Smarxist growth scams are already in the crosshairs.
Is it cold out on the limb?
The insiders aren't not the only ones selling.
I was curious as to why over the past year so many screens kept picking up homebuilders like HOV, KBH, TOL, etc. Now all I can justify is CTGI and WLS-- and those are only housing-related companies. I was really trying to find something in the sector, but now I think the luster is gone.
Retail anyone?
The Administration masterfully handled the 911 crisis: If gore and his boys would have been inn charge we would still be in a depression. But rates have to come back up.
The real estate markets - like all markets - see fluctuations. The more poorly thought out sepculations get culled. That is the way it should be.

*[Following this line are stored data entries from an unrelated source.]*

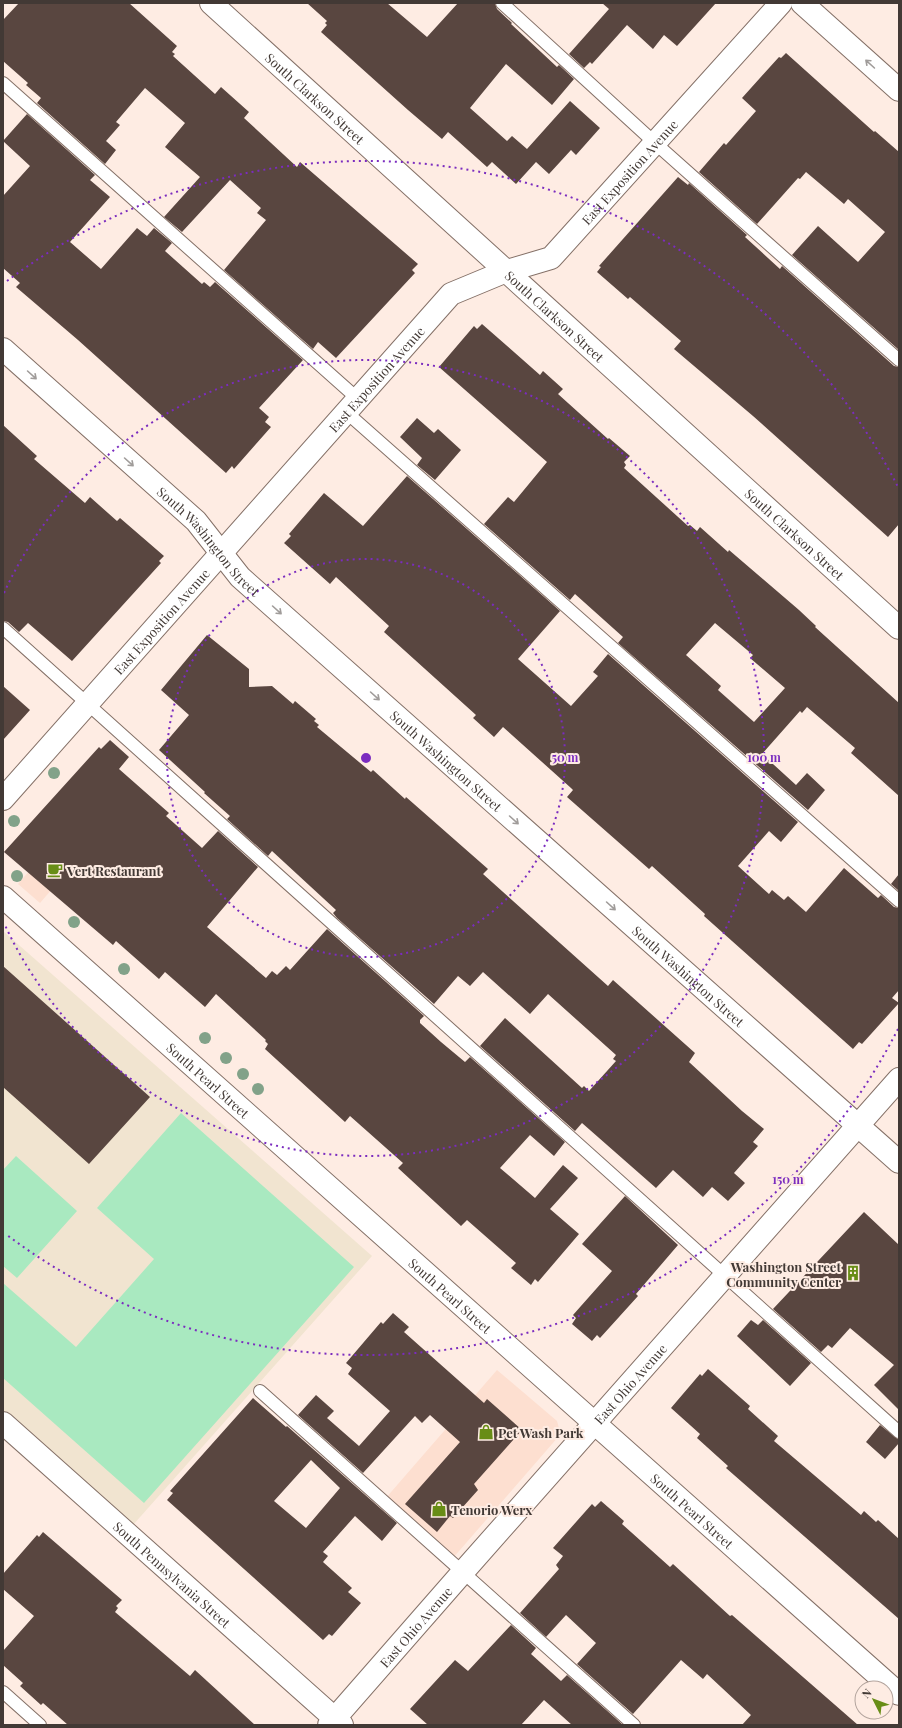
<svg xmlns="http://www.w3.org/2000/svg" width="902" height="1728" viewBox="0 0 902 1728" font-family="'Playfair Display',serif">
  <style>
    .built { fill: #fddfd0 }
    .education { fill: #f1e4d0 }
    .green { fill: #a9e9c0 }
    .building { fill: #594640; fill-rule: evenodd }
    .lines { fill: none; stroke-linecap: round; stroke-linejoin: round }
    .service-casing { stroke: #847067; stroke-width: 14 }
    .minor-casing { stroke: #847067; stroke-width: 24 }
    .tertiary-casing { stroke: #847067; stroke-width: 24 }
    .service { stroke: #fff; stroke-width: 12 }
    .minor { stroke: #fff; stroke-width: 22 }
    .tertiary { stroke: #fff; stroke-width: 22 }
    .tree { fill: #82a289 }
    .oneway { stroke: #a09c9a }
    .ring { fill: none; stroke: #7b2cbf; stroke-width: 2; stroke-dasharray: 2 4 }
    .labels { text-anchor: middle; dominant-baseline: central; stroke-width: 4; stroke-linejoin: round; paint-order: stroke }
    .street-label { font-size: 13px; fill: #423935; stroke: #feece3 }
    .poi-label { font-size: 13px; font-weight: bold; fill: #423935; stroke: #feece3; text-anchor: start }
    .centre { fill: #7b2cbf; stroke: #feece3; stroke-width: 2 }
    .ring-label { font-size: 12px; text-anchor: middle; font-weight: bold; fill: #7b2cbf; stroke: #feece3; stroke-width: 4; stroke-linejoin: round; paint-order: stroke }
  </style>
  <rect width="100%" height="100%" fill="#feece3"/>
  <path class="built" d="M70,824L92,843L40,903L18,884Z
    M497,1370L557,1421L559,1428V1436L453,1558L385,1499Z"/>
  <path class="education" d="M3,931L372,1256L133,1525L3,1410Z"/>
  <path class="green" d="M181,1113L354,1267L144,1503L3,1378V1283L76,1347L154,1259L97,1208Z
    M16,1156L77,1211L17,1278L3,1266V1170Z"/>
  <path class="building" d="M19,3H129L177,46L172,52L175,54L173,56L215,94L221,87L249,112L244,118L297,167L300,162L418,264L412,270L415,273L336,358L318,342L313,349L224,270L266,220L257,213L261,208L230,180L182,232L164,217L200,177L165,147L185,123L145,88L116,122L120,125L106,141L116,150L105,164L37,103L41,98L26,85L28,83L3,61V20Z
    M307,3H387L427,37L458,3H495L497,9L512,23L511,24L557,67L559,65L574,79L552,105L506,64L470,108L507,141L512,136L527,149L570,101L600,128L576,155L571,150L549,174L536,162L516,184L492,162L487,167L448,132L442,139L408,110L321,32L327,25L325,23L327,21Z
    M602,3H716L677,46L664,35L653,49L627,25L592,64L590,62L584,68L569,54L609,9Z
    M786,53L874,132L875,131L899,152V350L792,255L818,226L858,262L885,232L848,199L844,204L806,172L800,179L798,178L757,224L699,172L724,143L726,145L756,111L742,98L779,57L781,58Z
    M27,114L95,175L90,180L110,197L70,242L101,269L137,228L147,236L154,228L172,243L165,251L202,284L204,282L210,287L215,282L303,360L259,408L269,417L265,422L271,427L234,469L232,466L226,473L78,340L16,287L20,283L3,268V196L30,166L3,141Z
    M678,177L688,185L689,183L747,235L745,237L780,269L782,266L894,366L899,367V524L888,537L753,416L674,349L681,341L630,297L628,299L597,272L601,267L599,266Z
    M482,324L540,375L543,371L563,389L558,394L608,439L609,438L630,456L624,462L626,465L624,468L688,526L690,525L697,531L700,527L728,552L729,550L799,610L816,626L815,627L899,703V796L851,753L855,748L807,707L802,713L800,711L762,754L796,785L807,773L825,790L808,810L618,643L623,637L575,594L570,600L484,524L508,497L514,502L547,462L439,367L474,326L477,329ZM715,623L753,655L750,658L785,688L754,722L718,690L721,686L686,655Z
    M417,418L434,433L438,429L461,450L435,480L417,465L422,458L400,437Z
    M3,425L37,456L34,459L85,503L90,497L117,521L120,518L164,556L159,561L161,563L72,661L28,623L19,632L8,622L3,621Z
    M407,476L560,611L518,659L571,706L598,676L593,672L608,654L798,822L781,842L769,831L738,866L769,894L772,890L784,900L788,896L806,912L844,868L878,898L881,895L894,907L899,908V990L892,998L899,1003L862,1044L859,1042L853,1049L732,941L704,916L705,914L652,866L649,869L567,797L573,790L571,788L503,727L494,737L473,718L476,715L384,632L389,626L336,577L330,584L284,543L291,536L289,534L324,493L363,526Z
    M207,635L249,669V687L272,686L293,704L295,701L316,719L314,721L319,725L317,727L371,772L373,770L405,799L406,797L488,869L483,874L608,986L613,980L695,1053L689,1062L742,1111L764,1129L753,1142L758,1146L734,1173L745,1183L728,1201L712,1187L703,1197L673,1170L656,1188L582,1123L575,1131L480,1046L505,1018L582,1088L584,1086L589,1091L616,1061L613,1059L616,1055L548,994L530,1014L483,972L470,986L458,976L434,1004L337,918L333,913L336,910L272,851L268,856L227,819L230,816L204,793L205,792L159,750L189,715L161,690Z
    M3,686L30,710L3,740Z
    M110,740L129,757L119,769L169,813L166,816L202,848L218,831L258,867L207,927L266,978L272,971L277,975L286,966L290,970L327,929L424,1016L420,1020V1023L441,1042L465,1062L470,1057L565,1142L554,1156L530,1135L500,1168L535,1198L563,1165L578,1178L550,1209L579,1234L538,1282L535,1279L531,1285L511,1268L516,1263L467,1220L461,1226L398,1168L403,1163L350,1116L345,1122L265,1049L268,1044L265,1041L266,1040L216,994L205,1007L165,972L159,979L116,941L113,945L4,852L99,747L101,749Z
    M899,874V891L891,884Z
    M3,966L150,1097L89,1164L3,1087Z
    M625,1196L678,1245L636,1294L638,1296L600,1338L597,1335L592,1341L572,1324L576,1318L573,1315L612,1271L582,1244Z
    M864,1212L899,1245V1410L874,1385L894,1365L850,1328L832,1348L828,1345L821,1352L773,1309Z
    M393,1313L409,1327L404,1332L484,1403L487,1399L522,1430L474,1484L478,1490L453,1518L450,1516L437,1532L405,1504L460,1442L430,1415L422,1423L415,1416L363,1473L298,1415L316,1395L334,1411L327,1418L359,1446L390,1411L348,1374L352,1368L346,1363L381,1322L383,1324Z
    M751,1320L758,1325L763,1320L811,1363L790,1386L737,1336Z
    M708,1369L750,1406L748,1409L778,1436L774,1441L861,1515L864,1511L876,1522L878,1520L899,1539V1619L726,1468L728,1466L697,1438L700,1434L671,1408L700,1374L702,1376Z
    M253,1398L286,1427L287,1426L397,1523L382,1541L355,1516L323,1552L328,1556L323,1562L352,1588L348,1592L361,1603L332,1636L329,1634L323,1640L167,1500L173,1493L170,1491ZM311,1460L340,1488L306,1528L274,1501Z
    M880,1425L899,1440V1443L885,1459L866,1442Z
    M601,1501L624,1521L622,1524L670,1567L673,1564L730,1616L732,1615L858,1725H742L751,1715L707,1674L703,1679L681,1660L633,1714L577,1664L596,1643L566,1615L546,1637L520,1613L559,1569L556,1565L563,1556L553,1548L592,1504L595,1507Z
    M43,1532L122,1600L116,1606L118,1608L115,1612L190,1676L195,1670L255,1725H68L43,1703L41,1705L20,1686L23,1683L3,1665V1651L34,1616L3,1589V1574L37,1535L39,1537Z
    M511,1625L536,1648L531,1654L561,1681L567,1675L623,1725H572L544,1700L521,1725H428L410,1709L455,1660L468,1671Z"/>
  <g class="lines">
    <defs>
      <path id="service" d="M502,3L655,143L899,360
        M3,83L358,399
        M346,412L899,901
        M3,628L899,1432
        M260,1391L634,1725
        M3,1692L40,1725"/>
      <g id="minor">
        <path id="s1" d="M211,3L899,628"/>
        <path id="s2" d="M3,799L451,294L504,272L551,258L781,3"/>
        <path id="s3" d="M3,897L899,1694"/>
        <path id="s4" d="M3,1423L342,1725"/>
        <path id="s5" d="M329,1725L462,1573L899,1079"/>
      </g>
      <g id="tertiary">
        <path d="M802,3L899,90"/>
        <path id="s6" d="M3,349L196,521L240,577L899,1162"/>
      </g>
    </defs>
    <use href="#service" class="service-casing"/>
    <use href="#minor" class="minor-casing"/>
    <use href="#tertiary" class="tertiary-casing"/>
    <use href="#service" class="service"/>
    <use href="#minor" class="minor"/>
    <use href="#tertiary" class="tertiary"/>
  </g>
  <g class="tree">
    <circle cx="54" cy="773" r="6"/>
    <circle cx="14" cy="821" r="6"/>
    <circle cx="17" cy="876" r="6"/>
    <circle cx="74" cy="922" r="6"/>
    <circle cx="124" cy="969" r="6"/>
    <circle cx="205" cy="1038" r="6"/>
    <circle cx="226" cy="1058" r="6"/>
    <circle cx="243" cy="1074" r="6"/>
    <circle cx="258" cy="1089" r="6"/>
  </g>
  <defs><path id="oneway-shaft" d="M-6 0H5M1.5-3L5.5 0L1.5 3" fill="none" stroke-width="1.6" stroke-linecap="round" stroke-linejoin="round"/></defs>
  <g class="oneway">
    <use href="#oneway-shaft" transform="translate(870 64) rotate(-138)"/>
    <use href="#oneway-shaft" transform="translate(32 375) rotate(42)"/>
    <use href="#oneway-shaft" transform="translate(129 462) rotate(42)"/>
    <use href="#oneway-shaft" transform="translate(277 610) rotate(42)"/>
    <use href="#oneway-shaft" transform="translate(375 696) rotate(42)"/>
    <use href="#oneway-shaft" transform="translate(514 820) rotate(42)"/>
    <use href="#oneway-shaft" transform="translate(611 906) rotate(42)"/>
  </g>
  <g class="ring">
    <circle cx="366" cy="758" r="199"/>
    <path d="M4 593A398 398 0 1 1 4 923"/>
    <path d="M898 1029A597 597 0 0 1 7 1235M7 281A597 597 0 0 1 898 487"/>
  </g>
  <defs>
    <symbol id="cafe-bare" viewBox="-9 -9 18 18"><path d="M-5.5-4.5H6V0H3Q3 3.5 0 3.5H-2.5Q-5.5 3.5-5.5 0ZM3-3.2v2h1.7v-2ZM-6 4.5H4V6H-6Z" fill="#688d16" stroke="#feece3" stroke-width="2.5" paint-order="stroke"/></symbol>
    <symbol id="building-bare" viewBox="-9 -9 18 18"><path d="M-4-6H4V6H1V3H-1V6H-4ZM-2.5-4.3h1.7v1.8h-1.7ZM.8-4.3h1.7v1.8H.8ZM-2.5-1h1.7V.8h-1.7ZM.8-1h1.7V.8H.8Z" fill="#688d16" stroke="#feece3" stroke-width="2.5" paint-order="stroke"/></symbol>
    <symbol id="shop-bare" viewBox="-9 -9 18 18"><path d="M-5-2.5h2.3a2.7 3.5 0 0 1 5.4 0H5L5.5 6h-11ZM-1.5-2.5h3a1.5 2.3 0 0 0-3 0Z" fill="#688d16" stroke="#feece3" stroke-width="2.5" paint-order="stroke"/></symbol>
  </defs>
  <g fill-rule="evenodd">
    <use href="#cafe-bare" x="44" y="859" width="22" height="22"/>
    <use href="#building-bare" x="842" y="1262" width="22" height="22"/>
    <use href="#shop-bare" x="475" y="1421" width="22" height="22"/>
    <use href="#shop-bare" x="428" y="1498" width="22" height="22"/>
  </g>
  <g class="labels">
    <g class="street-label">
      <text stroke="none"><textPath href="#s1" startOffset="141">South Clarkson Street</textPath></text>
      <text stroke="none"><textPath href="#s2" startOffset="898">East Exposition Avenue</textPath></text>
      <text stroke="none"><textPath href="#s1" startOffset="465">South Clarkson Street</textPath></text>
      <text stroke="none"><textPath href="#s2" startOffset="562">East Exposition Avenue</textPath></text>
      <text stroke="none"><textPath href="#s1" startOffset="789">South Clarkson Street</textPath></text>
      <text stroke="none"><textPath href="#s6" startOffset="282">South Washington Street</textPath></text>
      <text stroke="none"><textPath href="#s2" startOffset="238">East Exposition Avenue</textPath></text>
      <text stroke="none"><textPath href="#s6" startOffset="606">South Washington Street</textPath></text>
      <text stroke="none"><textPath href="#s6" startOffset="930">South Washington Street</textPath></text>
      <text stroke="none"><textPath href="#s3" startOffset="275">South Pearl Street</textPath></text>
      <text stroke="none"><textPath href="#s3" startOffset="599">South Pearl Street</textPath></text>
      <text stroke="none"><textPath href="#s5" startOffset="455">East Ohio Avenue</textPath></text>
      <text stroke="none"><textPath href="#s3" startOffset="923">South Pearl Street</textPath></text>
      <text stroke="none"><textPath href="#s4" startOffset="227">South Pennsylvania Street</textPath></text>
      <text stroke="none"><textPath href="#s5" startOffset="131">East Ohio Avenue</textPath></text>
    </g>
    <g class="poi-label">
      <text x="67" y="870">Vert Restaurant</text>
      <text x="841" y="1266" text-anchor="end">Washington Street<tspan x="841" dy="15">Community Center</tspan></text>
      <text x="498" y="1432">Pet Wash Park</text>
      <text x="451" y="1509">Tenorio Werx</text>
    </g>
  </g>
  <circle cx="366" cy="758" r="6" class="centre"/>
  <g class="ring-label">
    <text x="565" y="762">50 m</text>
    <text x="764" y="762">100 m</text>
    <text x="788" y="1184">150 m</text>
  </g>
  <rect width="902" height="1728" fill="none" stroke="#423935" stroke-width="8"/>
  <g transform="translate(874 1700) rotate(312)"><circle r="19" fill="#feece3" stroke="#b3a49d"/>
  <path d="M0-3L7 15L0 10L-7 15Z" fill="#688d16"/>
  <text y="-6" font-size="11" font-weight="bold" text-anchor="middle" fill="#423935">N</text>
  </g>
</svg>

There are broader considerations to FED policy than the real estate market. If, for example, the dollar is not brought to reasonable value, commodity producers will reprice in another currency or in a currency basket. That helps us little.
Or, if you have stones and money to burn, short the homebuilders.....
You better watch yourself, you are makeing too much sense.
Greenspan really controls the economy - I thought you knew that.
All low interest rates did for new buyers was jack up the prices of houses
Those who already had mortages were the ones that benefited
Initially, the usual, overly emotional suspects will take their money and run, leaving the market in the hands of those of us who actually look at the fundamentals of the companies listed there. Also, it appears we may be in for a two-fer. Oil prices are way overinflated, based on emotion not logic. So, there may be deflation in both the stock market and the oil commodity over the next year or so. In the long run, this might actually help things in the long term. Savings rates ought to increase and debt ought to be reduced, after the initial wave of defaults.
RE: The more poorly thought out sepculations get culled. That is the way it should be.
Yep!
When will the oil bubble busrt?
Just like everybody in ancient Egypt knew that the Pharaoh made the annual Nile floods.